Provided text below:

Truck parking makes truck driving a dangerous job for several reasons. First, truck drivers are federally mandated to take breaks and parking isn’t always available when they need to legally end their day. The Federal Highway Administration (FHWA) reports that the truck parking shortage remains a safety concern in Florida and across the United States. When truck drivers don’t have parking spaces in the locations where they need them, fatigued drivers need to continue past their limit until they find someplace to rest. Trucks parking on exit ramps and shoulders of the road is also unsafe. Both situations potentially lead to more truck accidents, injuries, and fatalities for truckers and others. Unfortunately, experts expect this problem to grow with the expected growth of the trucking industry. Ironically, the places that have truck parking also make truck driving a dangerous job: truck stops and rest areas. Not all truck stops and rest areas are unsafe, but drivers might be targets of violence and crime. If a semi is carrying valuable cargo, drivers are even more at risk for crime.

End of Provided text.
Given records below:

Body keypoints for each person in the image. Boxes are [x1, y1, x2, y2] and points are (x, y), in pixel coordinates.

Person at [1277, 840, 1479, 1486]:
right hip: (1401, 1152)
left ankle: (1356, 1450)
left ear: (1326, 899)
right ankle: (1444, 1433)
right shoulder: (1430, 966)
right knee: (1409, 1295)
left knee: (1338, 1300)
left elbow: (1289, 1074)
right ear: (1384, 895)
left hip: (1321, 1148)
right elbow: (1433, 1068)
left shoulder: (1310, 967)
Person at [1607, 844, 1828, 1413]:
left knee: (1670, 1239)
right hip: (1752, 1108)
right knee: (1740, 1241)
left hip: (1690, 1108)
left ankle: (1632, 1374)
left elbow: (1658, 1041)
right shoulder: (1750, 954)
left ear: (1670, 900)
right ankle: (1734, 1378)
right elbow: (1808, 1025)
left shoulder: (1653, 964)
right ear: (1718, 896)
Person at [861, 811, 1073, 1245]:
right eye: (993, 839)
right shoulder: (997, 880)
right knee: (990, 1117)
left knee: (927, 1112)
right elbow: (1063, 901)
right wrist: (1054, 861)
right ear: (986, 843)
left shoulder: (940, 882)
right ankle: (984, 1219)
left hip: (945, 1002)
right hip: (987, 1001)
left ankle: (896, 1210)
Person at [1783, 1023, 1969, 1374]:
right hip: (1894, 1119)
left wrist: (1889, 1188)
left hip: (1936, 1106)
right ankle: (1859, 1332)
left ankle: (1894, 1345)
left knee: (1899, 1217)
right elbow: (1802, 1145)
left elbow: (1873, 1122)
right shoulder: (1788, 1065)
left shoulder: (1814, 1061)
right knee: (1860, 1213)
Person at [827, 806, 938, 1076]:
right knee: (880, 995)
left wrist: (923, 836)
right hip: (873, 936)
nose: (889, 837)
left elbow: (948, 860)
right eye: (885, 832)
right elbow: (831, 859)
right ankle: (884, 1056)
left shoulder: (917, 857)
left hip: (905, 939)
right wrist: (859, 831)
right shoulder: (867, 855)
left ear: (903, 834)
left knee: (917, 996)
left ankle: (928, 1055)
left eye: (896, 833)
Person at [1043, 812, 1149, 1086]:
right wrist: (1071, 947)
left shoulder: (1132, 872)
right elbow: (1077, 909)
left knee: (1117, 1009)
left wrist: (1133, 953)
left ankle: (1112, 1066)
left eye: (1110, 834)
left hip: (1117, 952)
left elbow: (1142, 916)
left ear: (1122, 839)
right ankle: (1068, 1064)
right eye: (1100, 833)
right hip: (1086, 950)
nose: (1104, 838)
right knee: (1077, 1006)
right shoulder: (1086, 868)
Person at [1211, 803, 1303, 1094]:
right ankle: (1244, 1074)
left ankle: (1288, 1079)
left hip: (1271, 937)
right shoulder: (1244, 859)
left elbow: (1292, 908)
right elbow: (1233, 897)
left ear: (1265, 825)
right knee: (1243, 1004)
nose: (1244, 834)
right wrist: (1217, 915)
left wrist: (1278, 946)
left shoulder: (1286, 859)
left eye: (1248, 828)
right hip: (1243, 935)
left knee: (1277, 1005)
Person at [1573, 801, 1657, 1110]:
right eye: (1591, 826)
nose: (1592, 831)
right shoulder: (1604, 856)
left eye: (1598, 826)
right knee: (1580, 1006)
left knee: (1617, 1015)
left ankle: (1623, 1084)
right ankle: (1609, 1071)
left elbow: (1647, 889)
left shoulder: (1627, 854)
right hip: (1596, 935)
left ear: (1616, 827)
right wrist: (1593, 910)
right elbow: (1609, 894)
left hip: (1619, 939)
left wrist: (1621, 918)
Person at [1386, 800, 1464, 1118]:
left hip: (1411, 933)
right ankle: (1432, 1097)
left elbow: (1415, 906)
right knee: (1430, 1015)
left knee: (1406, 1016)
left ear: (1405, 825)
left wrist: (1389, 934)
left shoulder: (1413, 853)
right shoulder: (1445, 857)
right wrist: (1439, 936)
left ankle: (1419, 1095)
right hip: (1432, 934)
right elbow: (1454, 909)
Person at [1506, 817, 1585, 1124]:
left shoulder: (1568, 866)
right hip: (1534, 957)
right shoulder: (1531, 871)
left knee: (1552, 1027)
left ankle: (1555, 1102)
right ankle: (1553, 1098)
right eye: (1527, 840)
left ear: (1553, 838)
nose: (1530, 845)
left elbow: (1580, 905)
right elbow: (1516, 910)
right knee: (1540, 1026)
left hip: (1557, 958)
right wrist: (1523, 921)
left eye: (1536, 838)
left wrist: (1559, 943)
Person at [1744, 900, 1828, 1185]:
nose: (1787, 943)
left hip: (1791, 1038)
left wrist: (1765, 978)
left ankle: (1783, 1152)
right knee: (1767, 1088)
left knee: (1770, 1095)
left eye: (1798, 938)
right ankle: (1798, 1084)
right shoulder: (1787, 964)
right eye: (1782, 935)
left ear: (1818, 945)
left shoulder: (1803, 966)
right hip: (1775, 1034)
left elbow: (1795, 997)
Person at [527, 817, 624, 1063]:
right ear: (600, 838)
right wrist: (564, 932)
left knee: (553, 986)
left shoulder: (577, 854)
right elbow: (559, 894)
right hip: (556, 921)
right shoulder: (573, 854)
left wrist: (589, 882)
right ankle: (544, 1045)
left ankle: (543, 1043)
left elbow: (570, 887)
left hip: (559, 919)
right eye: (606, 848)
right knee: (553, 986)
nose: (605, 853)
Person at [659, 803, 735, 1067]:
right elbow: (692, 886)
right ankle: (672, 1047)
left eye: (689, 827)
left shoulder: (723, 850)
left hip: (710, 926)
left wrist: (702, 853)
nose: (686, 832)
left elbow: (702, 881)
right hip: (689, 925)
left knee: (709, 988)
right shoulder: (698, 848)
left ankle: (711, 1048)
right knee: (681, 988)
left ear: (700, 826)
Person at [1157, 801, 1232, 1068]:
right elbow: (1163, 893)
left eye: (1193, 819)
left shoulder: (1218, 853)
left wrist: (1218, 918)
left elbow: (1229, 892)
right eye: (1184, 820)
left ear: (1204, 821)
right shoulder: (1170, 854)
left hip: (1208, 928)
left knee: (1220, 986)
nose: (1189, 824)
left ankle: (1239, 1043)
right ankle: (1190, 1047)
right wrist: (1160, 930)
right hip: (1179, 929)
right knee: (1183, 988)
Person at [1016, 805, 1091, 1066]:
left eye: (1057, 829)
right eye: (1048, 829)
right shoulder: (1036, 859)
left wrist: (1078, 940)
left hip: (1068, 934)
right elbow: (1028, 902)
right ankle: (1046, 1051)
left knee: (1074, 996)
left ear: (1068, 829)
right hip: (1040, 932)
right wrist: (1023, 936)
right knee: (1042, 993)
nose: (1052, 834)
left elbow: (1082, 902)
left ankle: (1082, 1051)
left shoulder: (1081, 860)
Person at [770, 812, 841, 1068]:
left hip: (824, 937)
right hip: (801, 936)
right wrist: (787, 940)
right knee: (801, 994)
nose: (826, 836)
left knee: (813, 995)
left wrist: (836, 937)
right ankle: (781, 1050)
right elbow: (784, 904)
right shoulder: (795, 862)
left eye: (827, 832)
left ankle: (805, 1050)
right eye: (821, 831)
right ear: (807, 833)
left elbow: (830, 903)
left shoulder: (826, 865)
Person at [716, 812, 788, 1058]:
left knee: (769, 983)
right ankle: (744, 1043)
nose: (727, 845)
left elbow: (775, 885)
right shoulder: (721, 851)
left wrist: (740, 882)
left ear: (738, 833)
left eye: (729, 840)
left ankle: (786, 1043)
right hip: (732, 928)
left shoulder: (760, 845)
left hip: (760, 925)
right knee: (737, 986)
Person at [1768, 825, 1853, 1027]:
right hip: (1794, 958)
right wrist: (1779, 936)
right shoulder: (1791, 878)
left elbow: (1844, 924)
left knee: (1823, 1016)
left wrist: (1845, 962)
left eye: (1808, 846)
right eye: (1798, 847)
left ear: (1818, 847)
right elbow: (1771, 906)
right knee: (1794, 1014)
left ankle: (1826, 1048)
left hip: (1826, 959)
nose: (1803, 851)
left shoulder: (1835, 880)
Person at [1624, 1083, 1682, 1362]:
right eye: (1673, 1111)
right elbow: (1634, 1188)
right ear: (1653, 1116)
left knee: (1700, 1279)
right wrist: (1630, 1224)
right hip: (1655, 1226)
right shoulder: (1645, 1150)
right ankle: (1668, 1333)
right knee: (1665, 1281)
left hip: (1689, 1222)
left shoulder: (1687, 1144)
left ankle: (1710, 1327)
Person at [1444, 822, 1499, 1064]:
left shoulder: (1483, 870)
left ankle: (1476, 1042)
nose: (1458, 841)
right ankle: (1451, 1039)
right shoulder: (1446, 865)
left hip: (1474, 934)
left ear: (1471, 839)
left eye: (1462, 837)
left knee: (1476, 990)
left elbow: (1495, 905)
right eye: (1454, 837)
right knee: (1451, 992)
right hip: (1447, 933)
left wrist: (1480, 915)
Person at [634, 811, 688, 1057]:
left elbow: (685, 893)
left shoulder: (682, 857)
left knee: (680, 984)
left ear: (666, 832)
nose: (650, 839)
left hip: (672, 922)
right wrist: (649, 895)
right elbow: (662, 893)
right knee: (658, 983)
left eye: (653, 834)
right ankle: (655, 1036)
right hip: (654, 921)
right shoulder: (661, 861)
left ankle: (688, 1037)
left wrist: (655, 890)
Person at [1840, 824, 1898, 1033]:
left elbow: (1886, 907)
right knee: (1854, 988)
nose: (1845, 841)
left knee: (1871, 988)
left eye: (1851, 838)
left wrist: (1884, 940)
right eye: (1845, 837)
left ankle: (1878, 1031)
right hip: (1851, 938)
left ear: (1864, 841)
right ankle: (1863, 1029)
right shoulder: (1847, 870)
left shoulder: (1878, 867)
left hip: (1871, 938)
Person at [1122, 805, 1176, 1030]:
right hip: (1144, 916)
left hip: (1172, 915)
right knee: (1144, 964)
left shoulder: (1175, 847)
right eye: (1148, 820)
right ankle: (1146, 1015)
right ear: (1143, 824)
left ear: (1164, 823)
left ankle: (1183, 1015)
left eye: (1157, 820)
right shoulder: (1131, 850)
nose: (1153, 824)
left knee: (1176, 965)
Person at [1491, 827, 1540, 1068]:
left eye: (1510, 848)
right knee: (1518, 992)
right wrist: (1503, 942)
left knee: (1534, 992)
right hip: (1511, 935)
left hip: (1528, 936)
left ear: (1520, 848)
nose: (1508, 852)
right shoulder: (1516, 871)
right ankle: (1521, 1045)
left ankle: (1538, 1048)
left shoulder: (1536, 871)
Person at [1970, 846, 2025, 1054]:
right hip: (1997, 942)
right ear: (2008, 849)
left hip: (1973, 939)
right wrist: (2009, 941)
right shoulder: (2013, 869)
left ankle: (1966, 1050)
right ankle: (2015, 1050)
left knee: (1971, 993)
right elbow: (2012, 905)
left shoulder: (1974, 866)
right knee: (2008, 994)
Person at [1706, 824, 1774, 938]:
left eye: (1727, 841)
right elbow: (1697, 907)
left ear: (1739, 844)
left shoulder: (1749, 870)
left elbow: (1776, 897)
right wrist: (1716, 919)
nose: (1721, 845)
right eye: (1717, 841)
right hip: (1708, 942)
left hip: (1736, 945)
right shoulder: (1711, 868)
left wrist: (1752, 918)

End of Given records.

> [Task instructions]: Condense the paragraph of the truck parking text that begins "Truck parking makes truck driving a dangerous job" into a short bulleted list of its main facts. You can ignore the listing.

> [Answer space]:
- Truck drivers are federally required to take breaks, but parking isn't always available when they must legally stop for the day.
- The FHWA reports that the truck parking shortage remains a safety concern in Florida and nationwide.
- Without parking, fatigued drivers keep driving past their limit, and trucks park unsafely on exit ramps and road shoulders.
- Both situations can lead to more truck accidents, injuries, and deaths for truckers and others.
- Experts expect the problem to grow as the trucking industry grows.
- Truck stops and rest areas, where parking does exist, can expose drivers to violence and crime, especially when they carry valuable cargo.